Со временем образы брата и тетки померкли в памяти, но с их смертью  я  потеряла последний тормоз, сдерживающий мою неуправляемую натуру, как говориться, «пустилась во все тяжкие».  Не скажу что я -  «блудница» и «горький пропойца» (С. Есенин),  но оргии, которые я порой устраивала,  не снились даже Калигуле. Просто было плохо, пусто и больно. Было никак!  И   я не знала как, чем все это заглушить. Моя мамочка  не могла «найти на меня управы», потому и обратилась за помощью  к начальнику отделения, бывалому моряку в прошлом,  где я служила-работала. Если для всех служба была службой, то меня часто задерживали после совещания и допрашивали, где я была, так как «дома я не ночевала». Дерзкий  ответ: «Не ваше дело!», - сказанный  непременно с наглой физиономией и в матерной форме, карался  «нарядом  вне очереди»: я драила пол  в кабинете шефа и выбрасывала содержимое пепельниц.  Мой «старший» друг,  офицер юстиции, к кому я часто бегала сетовать на чрезмерную  бдительность начальников и коллег по работе в отношении меня, мне казалось это не справедливо, один раз сказал: « А как по-другому тебя наказывать, если человеческого языка не понимаешь?  Бить тебя бесполезно,  некому и некогда.  Что с тебя взять?  Малолетка -  есть малолетка!»  А каждый мой коллега по работе, если был старше  хотя бы на 1 день, считал своим долгом, во что бы то ни стало воспитывать меня.  Мой напарник Васька,  «чеченец»-контрактник, вообще «взял надо мной  шефство»!: проверял каждого  кавалера по милицейским учетам и провожал на свидания.  А  на пирушках,  опасаясь недоразумений, всегда  набивался в компанию и контролировал, как бы чего не вышло. 
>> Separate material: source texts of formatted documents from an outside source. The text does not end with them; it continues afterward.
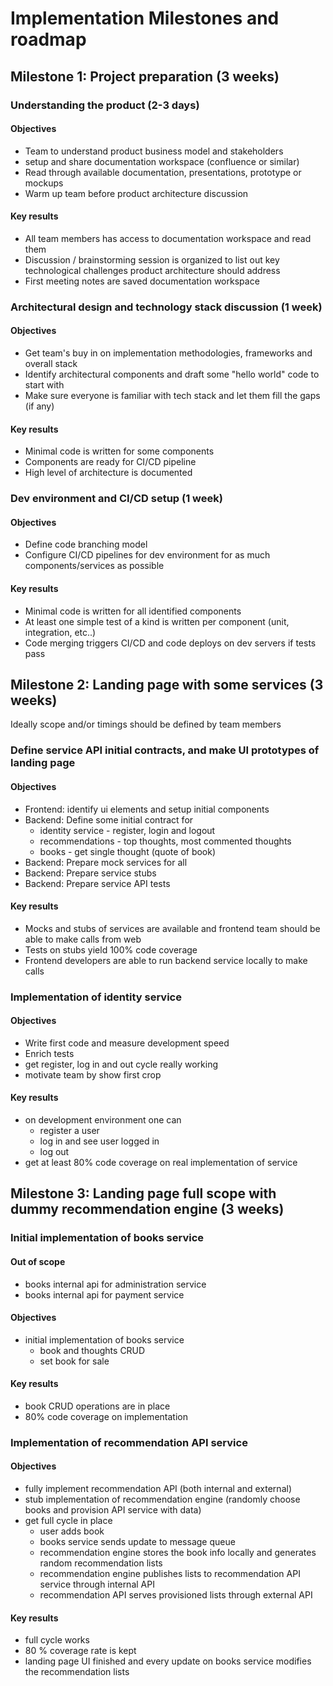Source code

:# Implementation Milestones and roadmap

## Milestone 1: Project preparation (3 weeks)

### Understanding the product (2-3 days)

#### Objectives
- Team to understand product business model and stakeholders
- setup and share documentation workspace (confluence or similar)
- Read through available documentation, presentations, prototype or mockups
- Warm up team before product architecture discussion

#### Key results

- All team members has access to documentation workspace and read them
- Discussion / brainstorming session is organized to list out key technological challenges product architecture should address
- First meeting notes are saved documentation workspace

### Architectural design and technology stack discussion (1 week)

#### Objectives
- Get team's buy in on implementation methodologies, frameworks and overall stack
- Identify architectural components and draft some "hello world" code to start with
- Make sure everyone is familiar with tech stack and let them fill the gaps (if any)

#### Key results
- Minimal code is written for some components
- Components are ready for CI/CD pipeline
- High level of architecture is documented

### Dev environment and CI/CD setup (1 week)

#### Objectives
- Define code branching model
- Configure CI/CD pipelines for dev environment for as much components/services as possible

#### Key results
- Minimal code is written for all identified components
- At least one simple test of a kind is written per component (unit, integration, etc..)
- Code merging triggers CI/CD and code deploys on dev servers if tests pass


## Milestone 2: Landing page with some services (3 weeks)
Ideally scope and/or timings should be defined by team members

### Define service API initial contracts, and make UI prototypes of landing page

#### Objectives
- Frontend: identify ui elements and setup initial components
- Backend: Define some initial contract for 
    - identity service -  register, login and logout
    - recommendations - top thoughts, most commented thoughts
    - books - get single thought (quote of book)
- Backend: Prepare mock services for all
- Backend: Prepare service stubs
- Backend: Prepare service API tests

#### Key results

- Mocks and stubs of services are available and frontend team should be able to make calls from web
- Tests on stubs yield 100% code coverage
- Frontend developers are able to run backend service locally to make calls

### Implementation of identity service

#### Objectives
- Write first code and measure development speed
- Enrich tests
- get register, log in and out cycle really working
- motivate team by show first crop

#### Key results
- on development environment one can 
    - register a user
    - log in and see user logged in
    - log out 
- get at least 80% code coverage on real implementation of service

## Milestone 3: Landing page full scope with dummy recommendation engine (3 weeks)

### Initial implementation of books service
#### Out of scope
- books internal api for administration service
- books internal api for payment service 
#### Objectives
- initial implementation of books service
    - book and thoughts CRUD
    - set book for sale

#### Key results
- book CRUD operations are in place
- 80% code coverage on implementation

### Implementation of recommendation API service
#### Objectives
- fully implement recommendation API (both internal and external)
- stub implementation of recommendation engine (randomly choose books and provision API service with data)
- get full cycle in place
    - user adds book
    - books service sends update to message queue
    - recommendation engine stores the book info locally and generates random recommendation lists
    - recommendation engine publishes lists to recommendation API service through internal API
    - recommendation API serves provisioned lists through external API
#### Key results
- full cycle works
- 80 % coverage rate is kept
- landing page UI finished and every update on books service modifies the recommendation lists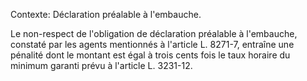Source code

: Contexte: Déclaration préalable à l'embauche.

Le non-respect de l'obligation de déclaration préalable à l'embauche, constaté par les agents mentionnés à l'article L. 8271-7, entraîne une pénalité dont le montant est égal à trois cents fois le taux horaire du minimum garanti prévu à l'article L. 3231-12.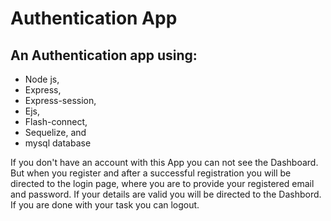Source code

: # Authentication App

## An Authentication app using:
* Node js,
* Express,
* Express-session,
* Ejs,
* Flash-connect,
* Sequelize, and
* mysql database


If you don't have an account with this App you can not see the Dashboard. But when you register and after a successful registration you will be directed to the login page, where you are to provide your registered email and password. If your details are valid you will be directed to the Dashbord.
If you are done with your task you can logout.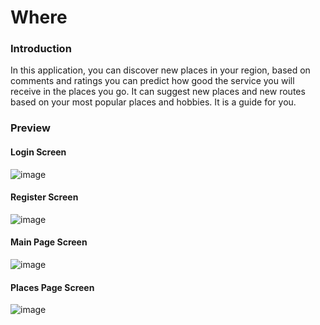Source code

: # Where

### Introduction
In this application, you can discover new places in your region, based on comments 
and ratings you can predict how good the service you will receive in the places you go. It can 
suggest new places and new routes based on your most popular places and hobbies. It is a 
guide for you.

### Preview
#### Login Screen
![image](https://user-images.githubusercontent.com/61885344/148653410-15e5f4e2-5b22-4363-a7a2-9b5f6d6ab0fe.png)

#### Register Screen
![image](https://user-images.githubusercontent.com/61885344/148653426-6a1b3f07-727d-478d-8992-60595b0aa270.png)

#### Main Page Screen
![image](https://user-images.githubusercontent.com/61885344/148653474-dc56d58d-08ed-4bc6-99e2-873b6e2968d2.png)

#### Places Page Screen
![image](https://user-images.githubusercontent.com/61885344/148653498-8f79b078-bd60-4da5-b8a0-a8c8eb67c900.png)
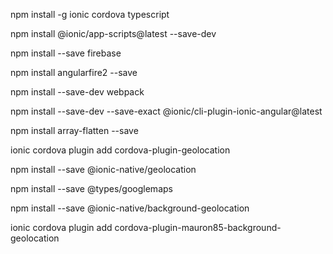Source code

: npm install -g ionic cordova typescript

npm install @ionic/app-scripts@latest --save-dev

npm install --save firebase

npm install angularfire2 --save

npm install --save-dev webpack

npm install --save-dev --save-exact @ionic/cli-plugin-ionic-angular@latest

npm install array-flatten --save

ionic cordova plugin add cordova-plugin-geolocation

npm install --save @ionic-native/geolocation

npm install --save @types/googlemaps

npm install --save @ionic-native/background-geolocation

ionic cordova plugin add cordova-plugin-mauron85-background-geolocation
  Так я «медленно, но верно»  и катилась бы  вниз, без тормозов,  но с гордо поднятой головой, увлекая за собой  ничего не понимающего   Карапуза, в  направлении  к «пропасти для свободного человека» (миф. «Эзоп»).  Возможно, так и   скатилась бы совсем, если бы меня вдруг  однажды не нашел Алексей. Именно – нашел! «Подобрал, стер грязь, положил в карман и пошел дальше».  С первого  взгляда я отметила любопытный цвет его потрясающих глаз, имеющих удивительное свойство быть  небесно  голубыми  утром и  «стальными», когда он сосредоточен или  откушает  "озверина", т.е. станет, мягко говоря, злым и раздражительным.  Так же интриговала  его немногословность и невозмутимость.  Все это в комплексе возвращало меня в «прошлую», беззаботную жизнь, которую я  запрещала себе помнить. Алёшка оказывал мне знаки внимания.  Только делал это как-то осторожно и не пошло, «По  другому, то есть не как все» (В. С. Высоцкий «Иноходец»).  А уж когда увидела в его руках гитару, для меня все сразу встало с головы на ноги. Прозрение  было так неожиданно, что аж  дух захватило.  Все срослось. Пазл сложился.   Я схватилась за этого, ставшего, вдруг, родным, парня,  как за единственную «соломинку» на пути,   по дороге  в  никуда. Я  влюбилась по настоящему,   без памяти и без оглядки. Влюбилась отчаянно. И  была несказанно счастлива, когда Алёшка  предложил пожениться.
Все мои родные  признали мужа за «главного», а  дядюшка  негласно, но передал ему свои  полномочия,  и  совершенно не был против,   когда я приняла  православие. Сантименты были излишни,   потому «конфетно-букетный» период занял чуть меньше месяца. И мне было плевать, что на свадебные хлопоты и медовый месяц начальники нам отвели в общей сложности трое суток.  Поскольку в это время  подонки и ублюдки,  уже другой, отличной от моей, веры, взрывали дома с живыми людьми  в Первопрестольный, во имя Аллаха.